◆ **WHAT TO DO**: When a line of the listing below has the string "lines" in it, copy that line.

◆ **SUPPLIED INFORMATION**:
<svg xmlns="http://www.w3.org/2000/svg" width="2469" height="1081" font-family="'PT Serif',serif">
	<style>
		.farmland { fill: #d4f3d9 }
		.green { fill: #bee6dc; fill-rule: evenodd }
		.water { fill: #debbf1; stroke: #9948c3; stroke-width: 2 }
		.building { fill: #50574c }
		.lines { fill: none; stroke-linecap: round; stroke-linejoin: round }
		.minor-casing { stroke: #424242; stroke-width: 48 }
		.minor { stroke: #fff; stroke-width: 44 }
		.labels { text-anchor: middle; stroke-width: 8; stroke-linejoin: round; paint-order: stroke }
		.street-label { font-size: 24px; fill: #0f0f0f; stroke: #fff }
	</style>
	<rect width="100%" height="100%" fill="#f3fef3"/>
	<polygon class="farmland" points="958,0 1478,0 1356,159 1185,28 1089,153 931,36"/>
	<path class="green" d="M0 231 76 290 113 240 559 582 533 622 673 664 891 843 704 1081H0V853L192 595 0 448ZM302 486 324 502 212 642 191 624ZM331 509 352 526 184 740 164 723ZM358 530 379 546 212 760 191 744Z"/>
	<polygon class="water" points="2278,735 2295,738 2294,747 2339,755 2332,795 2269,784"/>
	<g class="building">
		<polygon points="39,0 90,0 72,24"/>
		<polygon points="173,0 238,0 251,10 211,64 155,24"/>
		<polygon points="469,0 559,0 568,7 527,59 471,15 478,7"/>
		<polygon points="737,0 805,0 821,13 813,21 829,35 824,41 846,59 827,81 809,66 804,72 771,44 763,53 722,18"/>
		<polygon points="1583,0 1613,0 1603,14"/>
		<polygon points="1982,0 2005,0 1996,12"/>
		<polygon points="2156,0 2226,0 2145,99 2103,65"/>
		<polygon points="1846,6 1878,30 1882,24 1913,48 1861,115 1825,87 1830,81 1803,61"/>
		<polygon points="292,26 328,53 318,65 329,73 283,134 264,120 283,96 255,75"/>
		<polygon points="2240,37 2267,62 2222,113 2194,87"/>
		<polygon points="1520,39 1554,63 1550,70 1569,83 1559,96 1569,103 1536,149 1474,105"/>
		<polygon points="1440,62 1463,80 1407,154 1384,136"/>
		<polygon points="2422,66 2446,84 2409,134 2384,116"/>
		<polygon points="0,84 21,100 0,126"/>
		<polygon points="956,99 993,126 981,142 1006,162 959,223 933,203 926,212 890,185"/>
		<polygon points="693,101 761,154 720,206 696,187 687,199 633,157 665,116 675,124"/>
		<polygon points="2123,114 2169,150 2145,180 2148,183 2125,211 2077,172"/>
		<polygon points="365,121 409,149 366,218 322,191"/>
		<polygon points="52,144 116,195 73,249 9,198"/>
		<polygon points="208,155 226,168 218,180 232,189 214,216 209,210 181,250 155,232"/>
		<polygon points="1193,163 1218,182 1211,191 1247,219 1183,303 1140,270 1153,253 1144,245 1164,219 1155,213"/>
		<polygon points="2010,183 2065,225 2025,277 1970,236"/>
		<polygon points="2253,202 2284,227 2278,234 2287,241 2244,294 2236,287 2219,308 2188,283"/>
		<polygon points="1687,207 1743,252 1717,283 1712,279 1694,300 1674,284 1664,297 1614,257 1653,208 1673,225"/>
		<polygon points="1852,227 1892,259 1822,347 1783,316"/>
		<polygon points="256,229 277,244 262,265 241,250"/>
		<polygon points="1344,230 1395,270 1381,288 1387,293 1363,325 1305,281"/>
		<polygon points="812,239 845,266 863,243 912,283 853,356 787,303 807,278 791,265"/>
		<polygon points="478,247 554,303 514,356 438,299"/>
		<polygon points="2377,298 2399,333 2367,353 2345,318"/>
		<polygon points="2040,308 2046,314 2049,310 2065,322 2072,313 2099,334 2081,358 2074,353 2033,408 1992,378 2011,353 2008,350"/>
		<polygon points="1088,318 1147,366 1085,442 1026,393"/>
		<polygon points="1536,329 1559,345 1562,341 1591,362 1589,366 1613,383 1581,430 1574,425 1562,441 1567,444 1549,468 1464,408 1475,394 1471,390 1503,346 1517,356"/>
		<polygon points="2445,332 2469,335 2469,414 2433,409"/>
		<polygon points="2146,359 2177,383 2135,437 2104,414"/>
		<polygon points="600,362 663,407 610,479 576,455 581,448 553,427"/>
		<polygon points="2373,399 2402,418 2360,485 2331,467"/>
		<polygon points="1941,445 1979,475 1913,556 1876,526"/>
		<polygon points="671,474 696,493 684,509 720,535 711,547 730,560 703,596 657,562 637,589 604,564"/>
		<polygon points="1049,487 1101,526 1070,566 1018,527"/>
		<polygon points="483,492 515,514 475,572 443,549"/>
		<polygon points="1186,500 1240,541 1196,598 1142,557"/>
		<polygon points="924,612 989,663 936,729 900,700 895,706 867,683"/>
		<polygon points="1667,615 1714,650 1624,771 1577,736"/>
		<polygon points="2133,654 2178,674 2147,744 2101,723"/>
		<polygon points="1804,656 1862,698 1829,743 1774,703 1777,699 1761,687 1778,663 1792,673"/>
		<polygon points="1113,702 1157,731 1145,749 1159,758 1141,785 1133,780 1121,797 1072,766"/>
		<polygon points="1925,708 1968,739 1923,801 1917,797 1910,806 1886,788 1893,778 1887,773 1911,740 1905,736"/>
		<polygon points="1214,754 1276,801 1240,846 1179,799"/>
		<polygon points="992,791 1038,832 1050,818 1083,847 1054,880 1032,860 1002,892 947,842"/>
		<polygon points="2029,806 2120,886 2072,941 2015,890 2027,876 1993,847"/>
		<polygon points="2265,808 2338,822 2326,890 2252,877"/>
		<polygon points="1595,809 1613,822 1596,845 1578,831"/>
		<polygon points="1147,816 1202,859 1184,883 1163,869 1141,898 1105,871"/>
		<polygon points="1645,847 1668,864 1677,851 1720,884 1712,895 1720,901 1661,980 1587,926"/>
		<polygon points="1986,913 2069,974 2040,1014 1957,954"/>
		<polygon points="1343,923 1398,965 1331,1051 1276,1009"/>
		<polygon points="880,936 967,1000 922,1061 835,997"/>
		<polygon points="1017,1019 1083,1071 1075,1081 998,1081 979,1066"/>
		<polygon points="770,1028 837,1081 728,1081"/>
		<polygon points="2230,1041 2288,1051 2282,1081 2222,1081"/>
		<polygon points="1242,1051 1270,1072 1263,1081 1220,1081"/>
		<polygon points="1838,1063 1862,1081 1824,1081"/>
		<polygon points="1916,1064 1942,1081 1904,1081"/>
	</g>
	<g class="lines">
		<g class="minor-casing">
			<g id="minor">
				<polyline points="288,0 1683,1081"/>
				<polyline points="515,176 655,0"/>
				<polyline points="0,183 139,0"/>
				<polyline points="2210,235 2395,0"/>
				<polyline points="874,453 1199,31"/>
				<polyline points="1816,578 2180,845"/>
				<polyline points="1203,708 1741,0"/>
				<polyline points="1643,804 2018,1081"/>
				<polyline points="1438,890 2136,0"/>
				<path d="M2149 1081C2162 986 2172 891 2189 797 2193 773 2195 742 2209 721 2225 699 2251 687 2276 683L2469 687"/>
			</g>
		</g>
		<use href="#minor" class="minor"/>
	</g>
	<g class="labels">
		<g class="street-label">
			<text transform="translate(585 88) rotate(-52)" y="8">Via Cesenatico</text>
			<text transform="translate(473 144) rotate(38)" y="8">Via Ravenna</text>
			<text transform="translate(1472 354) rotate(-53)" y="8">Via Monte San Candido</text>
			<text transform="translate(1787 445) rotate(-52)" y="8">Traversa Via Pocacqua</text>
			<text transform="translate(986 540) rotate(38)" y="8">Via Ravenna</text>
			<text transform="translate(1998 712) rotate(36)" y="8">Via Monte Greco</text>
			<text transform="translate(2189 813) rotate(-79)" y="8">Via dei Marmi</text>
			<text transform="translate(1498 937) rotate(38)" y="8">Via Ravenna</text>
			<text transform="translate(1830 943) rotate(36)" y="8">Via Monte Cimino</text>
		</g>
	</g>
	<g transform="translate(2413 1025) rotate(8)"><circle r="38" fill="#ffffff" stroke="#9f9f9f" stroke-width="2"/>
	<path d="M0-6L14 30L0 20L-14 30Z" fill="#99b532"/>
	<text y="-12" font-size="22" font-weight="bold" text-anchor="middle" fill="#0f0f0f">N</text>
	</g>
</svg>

◆ **SOLUTION**:
		.lines { fill: none; stroke-linecap: round; stroke-linejoin: round }
	<g class="lines">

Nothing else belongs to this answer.